Sia nel mio caso, sia per molti dei coetanei che frequentavo, la ricerca di un “significato” ed il tentativo di rischiare per seguirlo era per lo più osteggiato dalle famiglie, indipendentemente dal quale fosse questo “significato” ed indipendentemente dall'etichetta ideologica-culturale delle famiglie.
Ho letto di recente un giudizio del già citato Risè sul 68 – che come ho detto all'inizio per me è cominciato dal 1970 con il liceo.
“Il ‘68, che si è a volte autopresentato come rivolta contro il padre, è stato invece, a livello profondo, anche una sorta di grido di aiuto verso il padre, affinché questi smettesse di crogiolarsi nell’autocontemplazione narcisistica già imperante nell’Occidente secolarizzato e si facesse interprete della necessità di “liberazione” dei giovani dall’ideologia della soddisfazione del bisogno che si intuiva già imperante allora e ancor più nei decenni a venire. Questo richiamo non fu naturalmente accolto da padri già compromessi, anche moralmente e culturalmente, dall’edonismo di massa. La società dei consumi e delle pulsioni fu anzi ulteriormente rafforzata, coinvolgendovi il più possibile anche i nuovi ribelli e decapitando le loro spinte ideali e potenzialità spirituali. Capitalismo edonista e burocrazie politiche marxiste si impegnarono con successo a far naufragare nell’opulenza e nell’immagine la spinta ideale di un’intera generazione, peraltro già confusa di suo.” Quasi una mia biografia.

Salto un episodio drammatico, per non essere troppo autobiografico, ma superai l'idea del suicidio causata da quel'episodio, uccidendo mentalmente il mondo: mi buttai nella lettura di tutti i testi di futurologi catastrofisti che trovavo, che allora si chiamavano per esempio Roberto Vacca, Aurelio Peccei ed il Rapporto Meadows. Su questo ci torno più avanti.

Il caso, o meglio Dio che guida anche il caso, volle che incontrassi dei figli di un “padre simbolico” che testimoniava la presenza di un significato: conobbi persone che seguivano don Giussani. Ricordo ancora l'emozione di quando lessi che biasimava un testo di letteratura in cui si riteneva che le tematiche di Leopardi fossero “indiscriminata velleità riflessiva degli adolescenti” mentre don Giussani le riteneva fondamentali, o quando lo sentii ripetere quello che avevo già sentito citare nel Vangelo, “Che giova all’uomo guadagnare il mondo intero, se poi perde se stesso?” ma con un accento tale che mi fece decidere “Questa è la strada da seguire!”.
Non che le scelte politiche e le analisi sociologiche di CL mi sembrassero sempre azzeccatissime (anzi!) ma il “punto fondamentale”, il “granello di senape da cui lasciare crescere l'albero” era quello giusto.
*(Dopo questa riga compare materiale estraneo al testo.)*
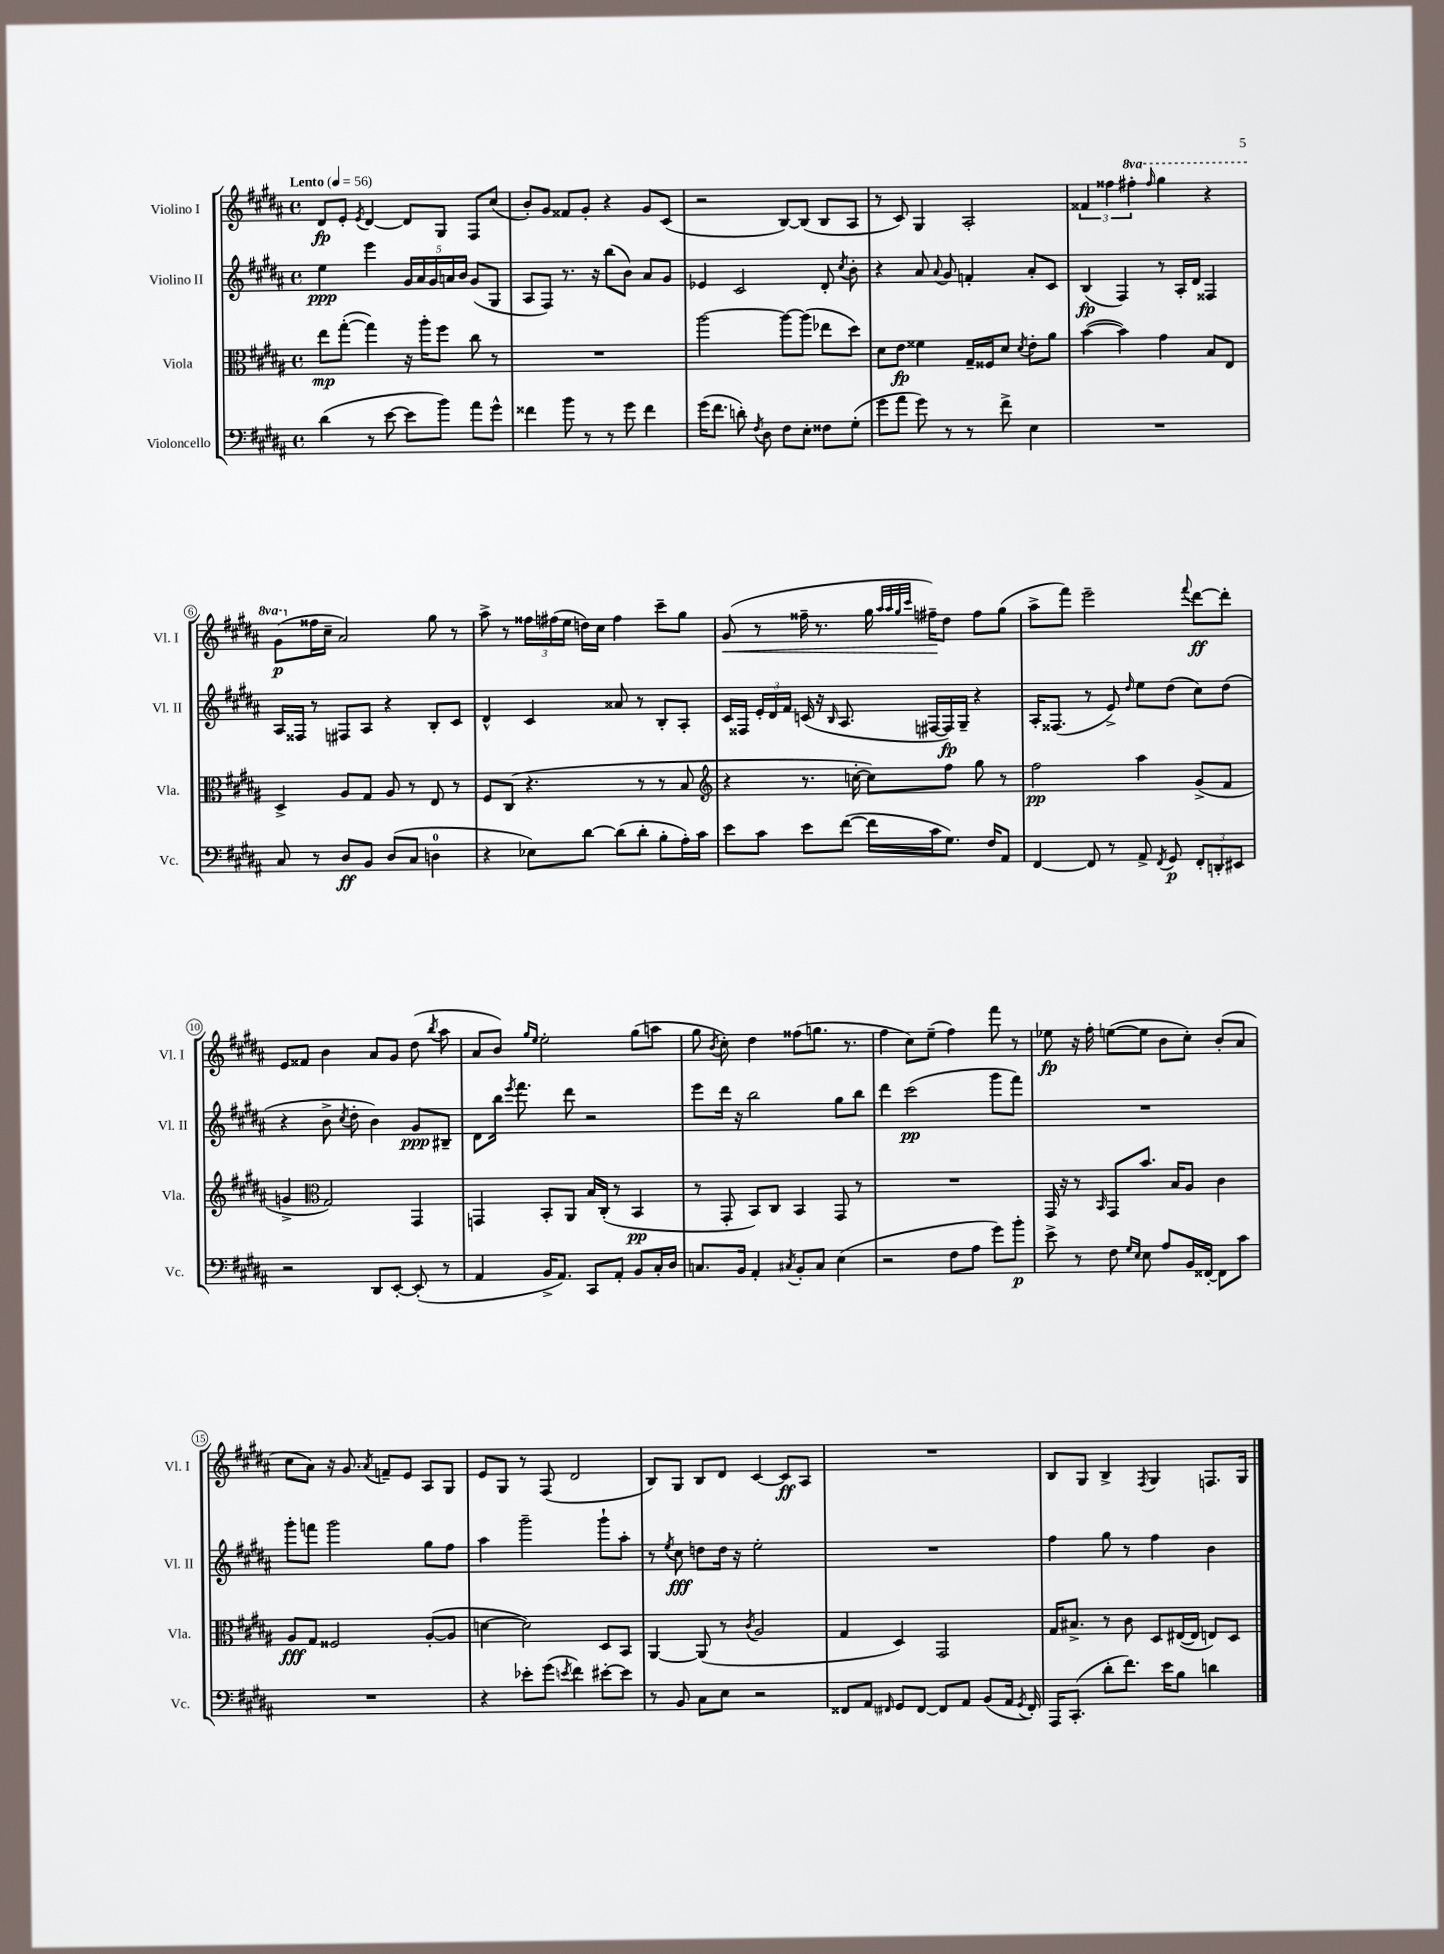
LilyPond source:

<<
\new StaffGroup <<
\new Staff = "s0" \with { instrumentName = "Violino I" shortInstrumentName = "Vl. I" } {
    \clef treble \key b \major \defaultTimeSignature \time 4/4 \set Staff.ottavationMarkups = #ottavation-simple-ordinals \tempo "Lento" 4 = 56
    \autoBeamOff dis'8[\fp e'8]-. \acciaccatura { e'8 } dis'4~ dis'8[ gis8] fis8[ cis''8]( |
    b'8[-.) gis'8] fisis'8[ gis'8]-. r4 gis'8[ cis'8]( |
    r2 b8[~) b8]( b8[ ais8] |
    r8 cis'8) gis4 ais2-. |
    \tuplet 3/2 { fisis'4 fisis''4 \ottava #1 fis'''!4-. } \grace { fis'''16 } gis'''4 r4 |
    gis''8[\p( \ottava #0 fisis''16 cis''16]-- ais'2) gis''8 r8 |
    ais''8-> r8 \tuplet 3/2 { fisis''16[ fis''16( e''16] } d''16[) cis''16] fis''4 cis'''8[-- gis''8] |
    gis'8\<( r8 fisis''16-- r8. gis''16 \grace { ais''32[ ais''32 gis''32 cis'''32] } fis''16[--\!) dis''8] fis''8[ gis''8]( |
    ais''8[-> fis'''8]) e'''2-- \appoggiatura { fis'''8 } dis'''8[~\ff dis'''8]-. |
    e'8[ fisis'8] b'4 ais'8[ gis'8] dis''8( \acciaccatura { b''8 } ais''8 |
    ais'8[ b'8]) \grace { gis''16[ e''16] } e''2-. gis''8[( a''8] |
    gis''8 \acciaccatura { b'8 } cis''8-.) dis''4 fisis''8[( g''8.] r8. |
    fis''4 cis''8[) e''8]--( fis''4) fis'''8 r8 |
    ees''8\fp r16 fis''16-. e''8[~( e''8] b'8[ cis''8]-.) b'8[-.( ais'8] |
    cis''8[ ais'8]) r16 gis'8. \acciaccatura { ais'8 } f'8[-- e'8] ais8[ gis8] |
    e'8[ gis8] r8 fis8( dis'2 |
    b8[) gis8] b8[ dis'8] cis'4~ cis'8[\ff ais8] |
    R1 |
    b8[ gis8] b4-> \acciaccatura { fis8 } gis4 f8.[ gis16] \bar "|." |
}
\new Staff = "s1" \with { instrumentName = "Violino II" shortInstrumentName = "Vl. II" } {
    \clef treble \key b \major \defaultTimeSignature \time 4/4
    \autoBeamOff e''4\ppp e'''4 \tuplet 5/4 { gis'16[ ais'16 gis'16 a'16 b'16] } gis'8[( gis8] |
    ais8[ fis8]) r8. r16 b''8[( b'8]) ais'8[ gis'8] |
    ees'4 cis'2 dis'8-. \acciaccatura { cis''8 } b'8-. |
    r4 ais'8 \appoggiatura { ais'8 } gis'8 f'4-. ais'8[-. cis'8] |
    b4\fp( fis4) r8 ais16[-. dis'16] fisis4 |
    ais16[ fisis16] r8 fis8[ ais8] r4 b8[-. cis'8] |
    dis'4-^ cis'4 aisis'8 r8 b8[-. ais8]-. |
    cis'16[ fisis16] \tuplet 3/2 { e'16[-. dis'16 fis'16] } c'16( r16 \grace { b16 } ais8. fis16[~ fis16\fp) gis16]-- r4 |
    ais16[-. fisis8.]( r8 e'8->) \grace { dis''16 } e''8[ dis''8]( cis''8[) dis''8]( |
    r4 b'8-> \acciaccatura { cis''8 } dis''8-. b'4) gis'8[\ppp bis8]-- |
    dis'8[ b''16] \acciaccatura { e'''8 } fis'''8. dis'''8 r2 |
    e'''8[ dis'''16] r16 b''2 gis''8[ b''8] |
    dis'''4 cis'''2\pp( gis'''8[ fis'''8]) |
    R1 |
    gis'''8[-. f'''8] gis'''2 gis''8[ fis''8] |
    ais''4 gis'''2-- gis'''8[-! ais''8]-. |
    r8 \acciaccatura { e''8 } cis''8\fff d''8[ d''16] r16 e''2-. |
    R1 |
    fis''4 gis''8 r8 fis''4 b'4 \bar "|." |
}
\new Staff = "s2" \with { instrumentName = "Viola" shortInstrumentName = "Vla." } {
    \clef alto \key b \major \defaultTimeSignature \time 4/4
    \autoBeamOff e''8[\mp gis''8]~-.( gis''4) r16 ais''16[-. fis''8] cis''8 r8 |
    R1 |
    ais''2~ ais''8[~ ais''8]( ees''8[ dis''8]) |
    dis'8[ e'8]\fp fisis'4 gis16[-- fisis16 dis'8] \acciaccatura { dis'8 } e'8[-. ais'8] |
    b'4~( b'4) gis'4 b8[ e8] |
    dis4-> ais8[ gis8] ais8 r8 e8 r8 |
    fis8[ cis8]( r4. r8 r8 b8 |
    \clef treble r4 r8. c''16~-. c''8[) fis''8] gis''8 r8 |
    fis''2\pp ais''4 gis'8[->( fis'8] |
    g'4-> \clef alto gis2) gis,4 |
    g,4 b,8[-. ais,8] b16[ cis16]-.( r8 b,4\pp |
    r8 gis,8-. b,8[) cis8] b,4 gis,8 r8 |
    R1 |
    gis,16 r16 r8 \grace { b,16 } gis,8[ b'8.] b16[ ais8] cis'4 |
    ais8[\fff gis8] fisis2 ais8[~-.( ais8] |
    d'4~ d'2) dis8[ b,8] |
    ais,4~ ais,8( r8 \acciaccatura { cis'8 } ais2 |
    gis4 dis4) gis,2 |
    gis16[ bis8.]-> r8 cis'8 dis8[ eis16~( eis16] e8[) dis8] \bar "|." |
}
\new Staff = "s3" \with { instrumentName = "Violoncello" shortInstrumentName = "Vc." } {
    \clef bass \key b \major \defaultTimeSignature \time 4/4
    \autoBeamOff dis'4( r8 e'8~ e'8[ b'8]) ais'8[ gis'8]-^ |
    fisis'4 b'8 r8 r8 gis'8 fisis'4 |
    gis'16[( fis'8.] d'8-.) \acciaccatura { fis8 } dis8 fis8[ e8]-. fisis8[ gis8]-.( |
    gis'8[ ais'8] gis'8) r8 r8 fis'8-> e4 |
    R1 |
    cis8 r8 dis8[\ff b,8] dis8[( cis8] d4-0 |
    r4 ees8[) dis'8]~ dis'8[( dis'8]-. b8[-. ais16-.) cis'16] |
    e'8[ cis'8] e'8[ fis'8]~( fis'16[ cis'16 gis8.]) fis16[ ais,8] |
    fis,4~ fis,8 r8 ais,8-> \acciaccatura { fis,8 } gis,8\p \tuplet 3/2 { fis,8[-. d,8-. eis,8] } |
    r2 dis,8[ e,8]~-. e,8-.( r8 |
    ais,4 b,16[-> ais,8.]) cis,8[ ais,8]-. b,8[ cis16-. dis16] |
    c8.[ b,16] ais,4-. \acciaccatura { cis8 } b,8[-. cis8] e4( |
    r2 fis8[ ais8] gis'8[) b'8]-.\p |
    e'8-> r8 fis8 \grace { gis16[ e16] } e8 ais8[ b,16 fisis,16]~-. fisis,8[ cis'8] |
    R1 |
    r4 ees'8[-. gis'8]( \acciaccatura { e'8 } fis'4) eis'8[~-. eis'8] |
    r8 b,8 cis8[ e8] r2 |
    fisis,8[ ais,8] \grace { fis,16 } gis,8[ fis,8]~ fis,8[ ais,8] b,8[( ais,16] \acciaccatura { gis,8 } fis,16-.) |
    ais,,16[ cis,8.]-.( dis'8[-. fis'8.]) e'16[ b8] d'4 \bar "|." |
}
>>
>>
\layout { \context { \Score \override BarNumber.stencil = #(make-stencil-circler 0.1 0.3 ly:text-interface::print) } }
Oggi, citando Papa Francesco, si dice che “non siamo in un epoca di cambiamenti, ma in un cambiamento d'epoca”. Giustissimo, ma è come se le premesse ci fossero già state tutte. Nessuna delle previsioni dei futurologi catastrofisti che avevo letto da ragazzo si è poi verificata così come era stata predetta, ma era ovvio che la costruzione, peraltro distruttiva di quello che precedeva, fatta dai “living for today” non avrebbe potuto durare.

Paradossalmente, questi padri che si limitavano a far figli ma non eredi, che innescavano “bombe a orologeria” ci hanno involontariamente lasciato un'eredità, cioè un compito. Come in questo periodo di terremoti in Italia, ci rendiamo conto della bellezza di certi borghi, per lo più sconosciuti, solo al crollo degli edifici che manifestavano tale bellezza, così al crollo che vediamo di tutta una serie di evidenze e modalità di relazioni, occorre scoprire il granello di senape, in dotazione di “padri simbolici” che si muovevano contro-corrente, come fiumi carsici o meglio, usando l'immagine di Papa Francesco, in periferia. Mi auguro che il Meeting ci possa aiutare in questo.